▶ [SOURCE TEXT]
###

The use Microsoft cross-signed certificates and Apple signing
certificates come with contractual obligations specifying the
circumstances under which signatures may be used.  A signature is not
simply a method of proving that code has not been altered.  A signature
is an indication to a customer that all of the terms of use which might
include design requirements, QA requirements, certification
requirements, licensing requirements, etc. are satisfied by the signed
binary.

Using a Microsoft or Apple signing certificate is not the same as
signing an object with your own self-generated cert.  The certificates
are trusted by the kernel and do not require subsequent online validation.

Jeffrey Altman


On 10/21/2014 1:37 AM, Mattias Pantzare wrote:
> Why would signing of binaries imply anything more that just generate the
> binaries without signing? The only thing that signing anything adds it a
> way to prove that nothing has been altered.

###

▶ [TASK MATERIAL]
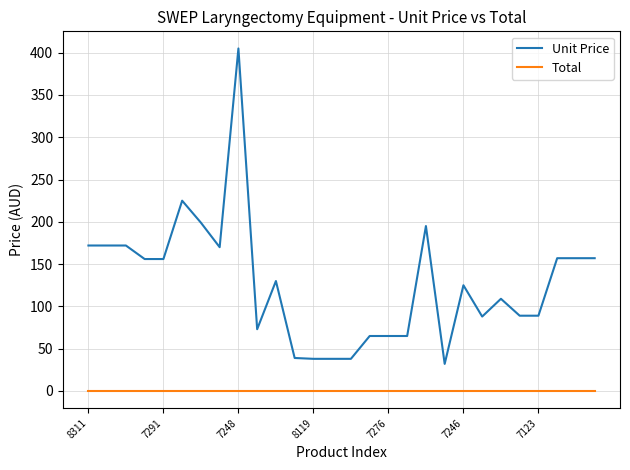

Does the chart display data point markers on the line(s)?

No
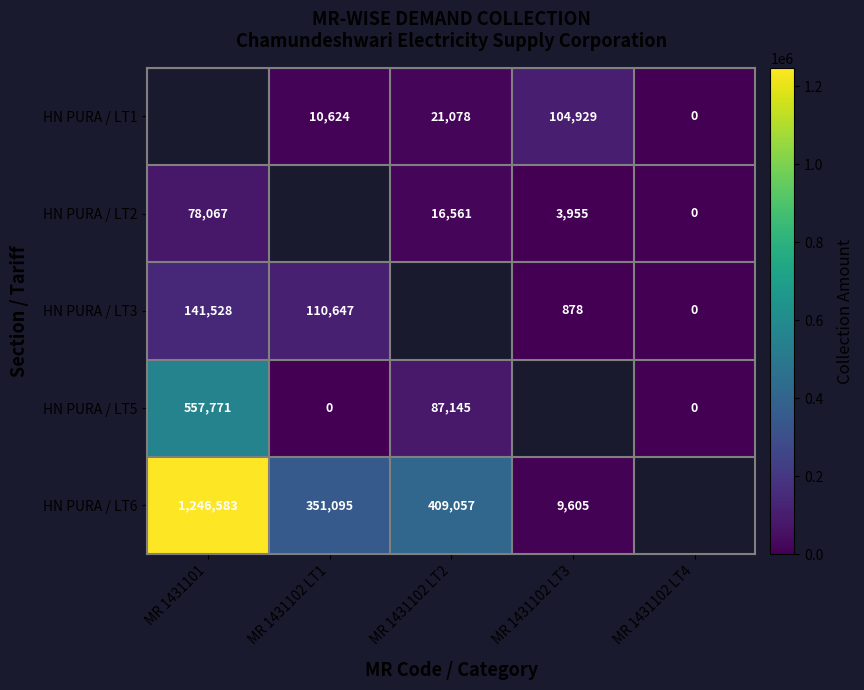

Is it true that HN PURA / LT6 equals 409057 at MR 1431102 LT2?

True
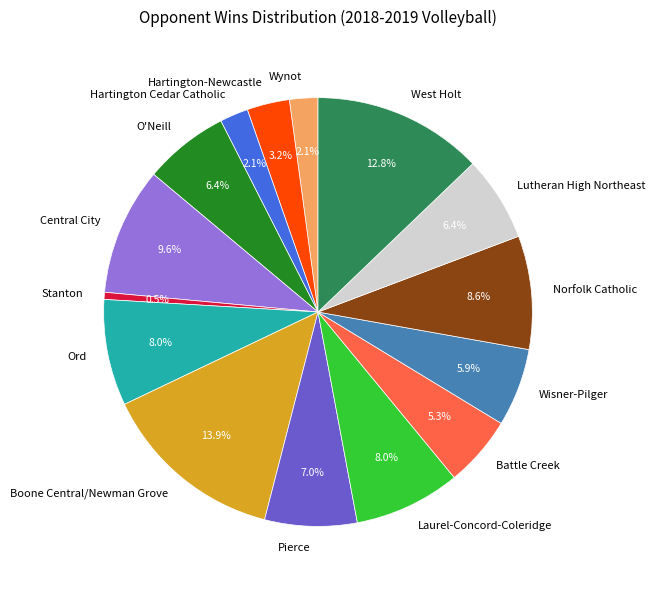

How many slices are in this pie chart?

15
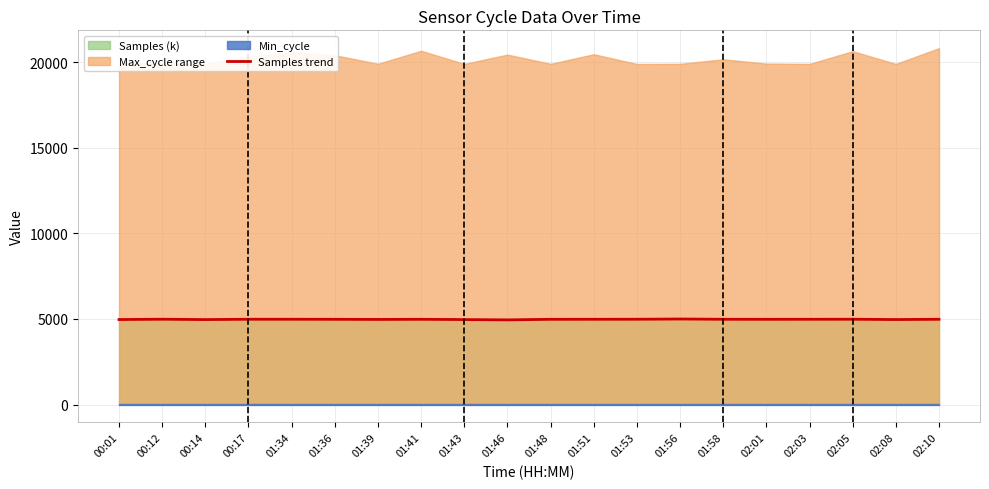

How many categories are shown in the chart?

20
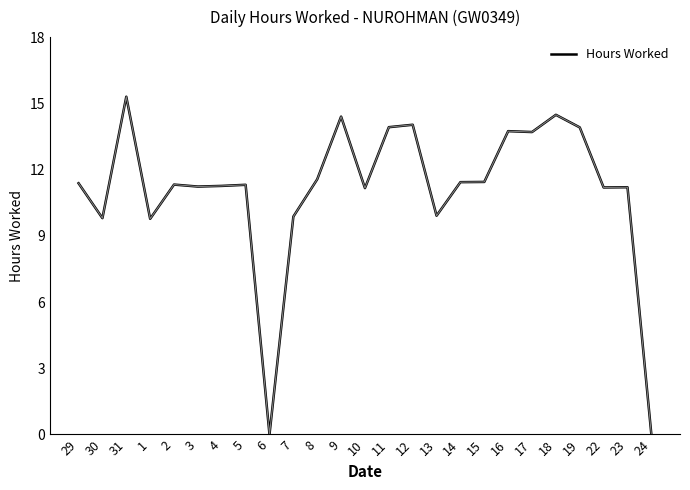

True or false: the data shows 8.7 at 18.

False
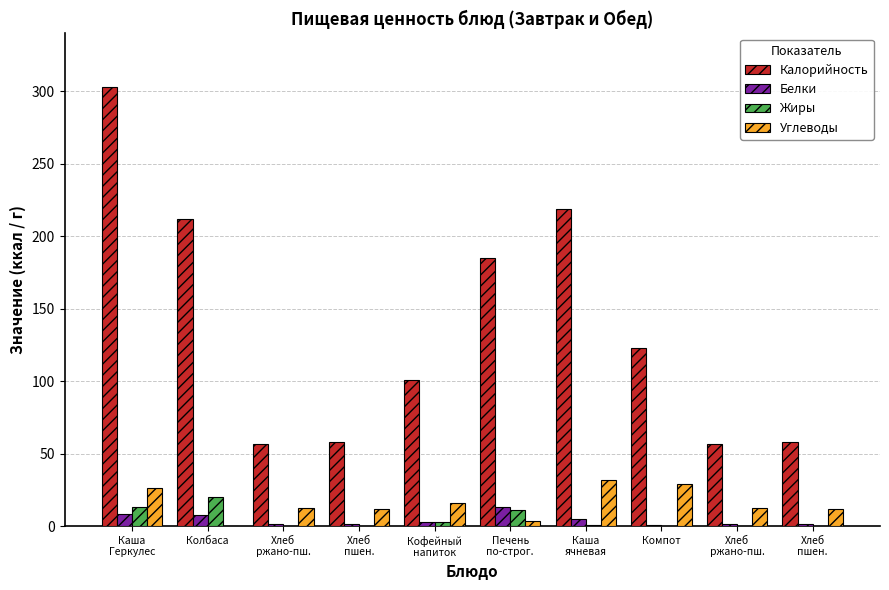

What is the sum of all Углеводы values?

155.6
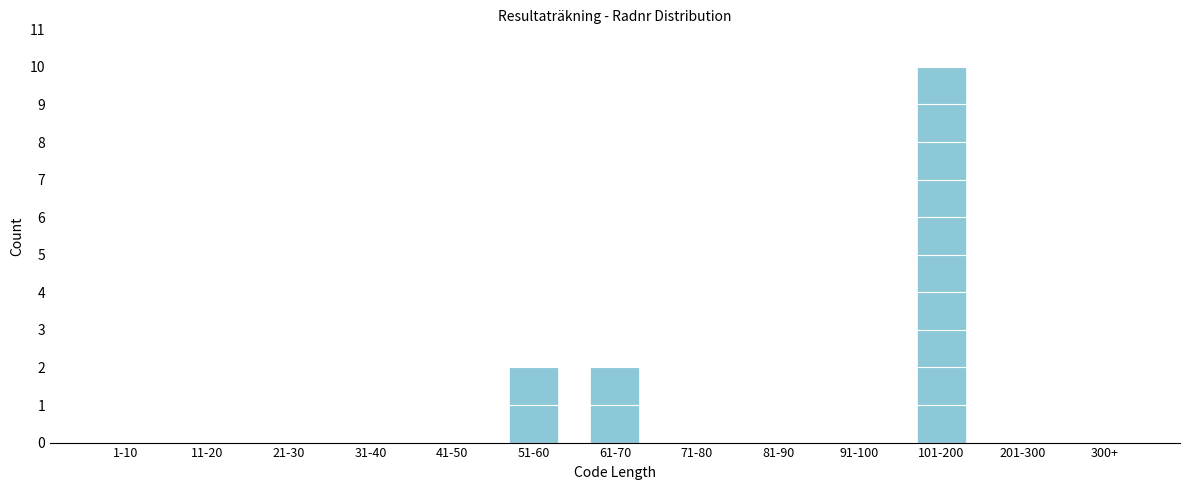

Reading left to right, list all the values displayed in this chart.

1-10=0	11-20=0	21-30=0	31-40=0	41-50=0	51-60=2	61-70=2	71-80=0	81-90=0	91-100=0	101-200=10	201-300=0	300+=0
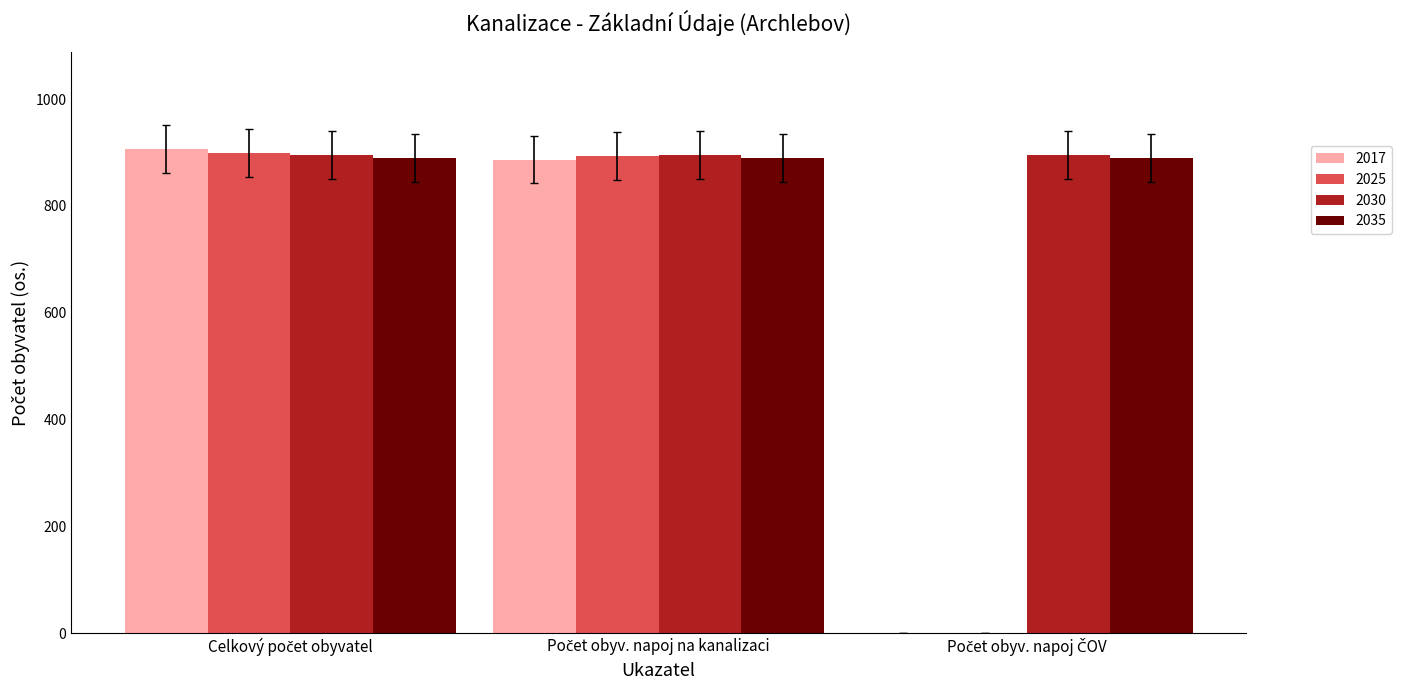

What is the greatest value displayed?

907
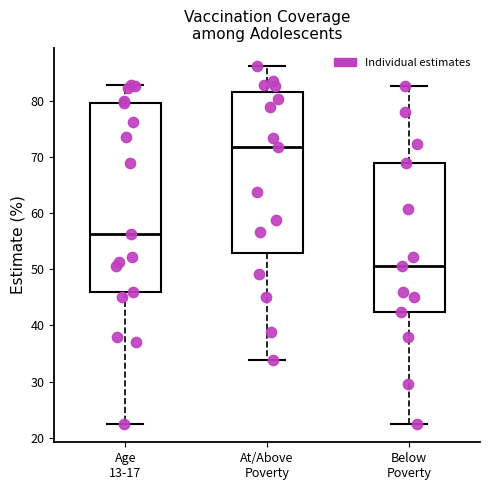

Which box's median line is the lowest?

Below Poverty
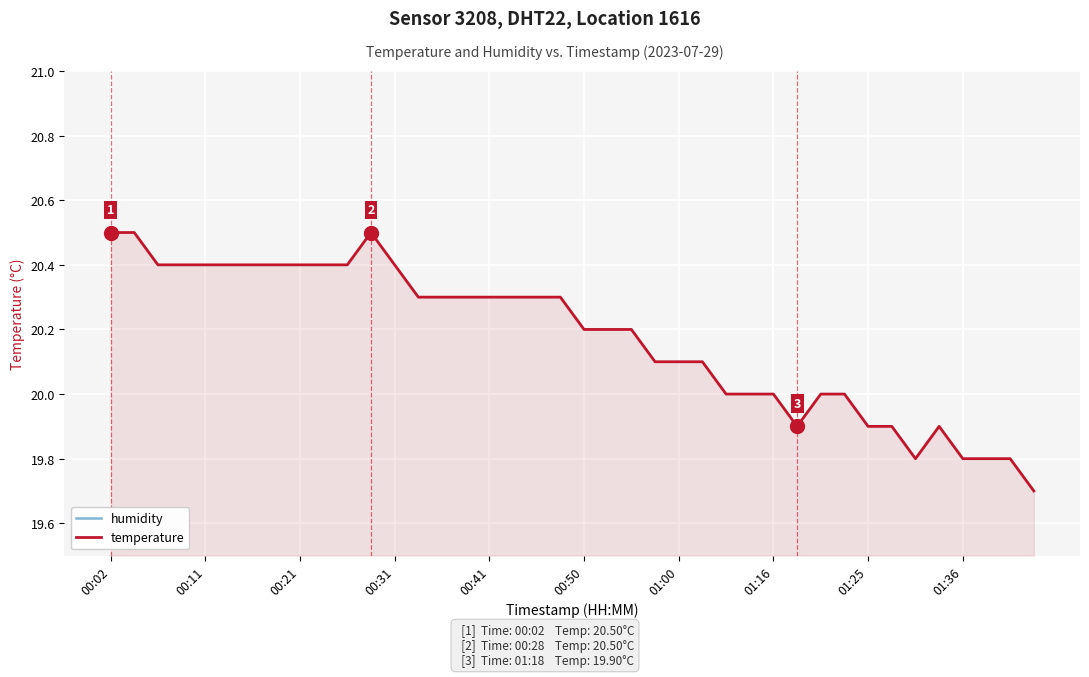

What is the difference between the second highest and second lowest values in the temperature series?

0.7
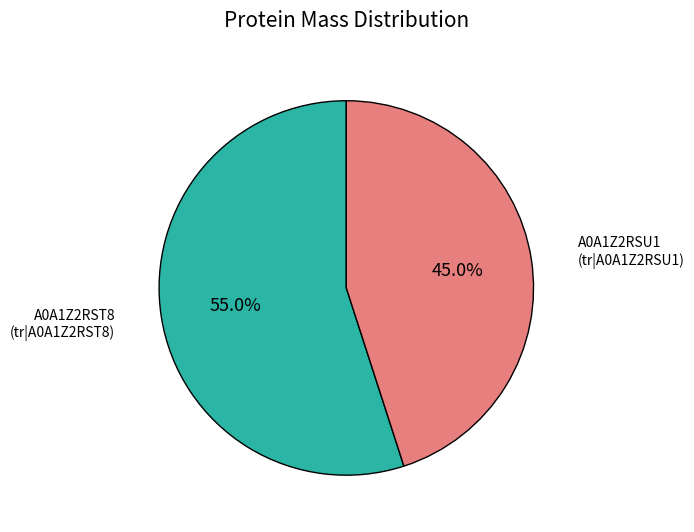

What is the smallest slice in the pie chart?

A0A1Z2RSU1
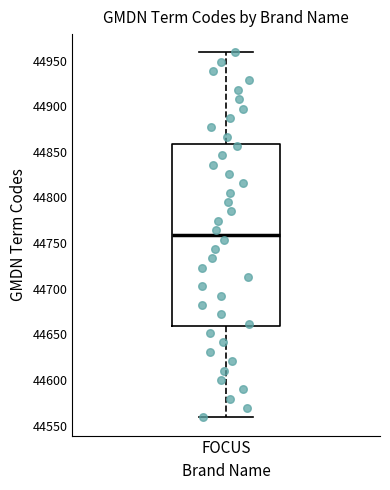

Transcribe this box plot: give where the median line is, the range the box spans, and where the two whiskers end, as read against the y-axis. The values are not printed on the chart, so give them approximately, as read against the axis.

median 44760, box 44660 to 44860, whiskers 44560 to 44960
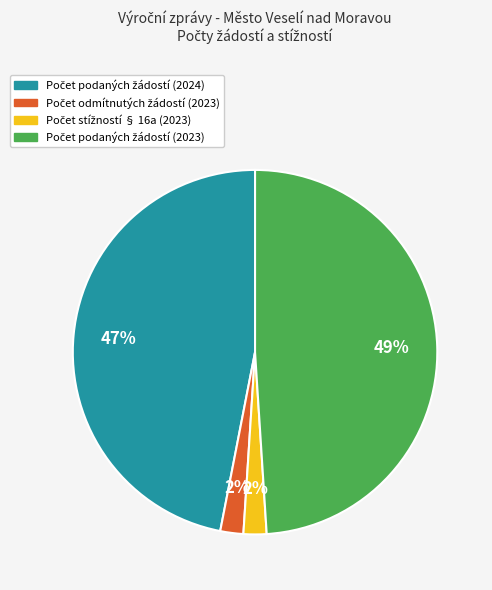

Count the number of slices in the pie.

4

###

▶ [TASKS]
**1)** In the certificate-signing email, what trusts the Microsoft and Apple signing certificates so that they need no later online validation?
**2)** From the entries, write out the lines starting with the line with "Is it true that" and going on through the line with "What is the smallest slice in the pie chart?". Leave the pictures out of your answer.

▶ [SOLUTIONS TO THE PROBLEMS]
**1)** The kernel.

**2)**
Is it true that HN PURA / LT6 equals 409057 at MR 1431102 LT2?

True

How many slices are in this pie chart?

15

How many categories are shown in the chart?

20

True or false: the data shows 8.7 at 18.

False

What is the sum of all Углеводы values?

155.6

Reading left to right, list all the values displayed in this chart.

1-10=0	11-20=0	21-30=0	31-40=0	41-50=0	51-60=2	61-70=2	71-80=0	81-90=0	91-100=0	101-200=10	201-300=0	300+=0

What is the greatest value displayed?

907

Which box's median line is the lowest?

Below Poverty

What is the difference between the second highest and second lowest values in the temperature series?

0.7

What is the smallest slice in the pie chart?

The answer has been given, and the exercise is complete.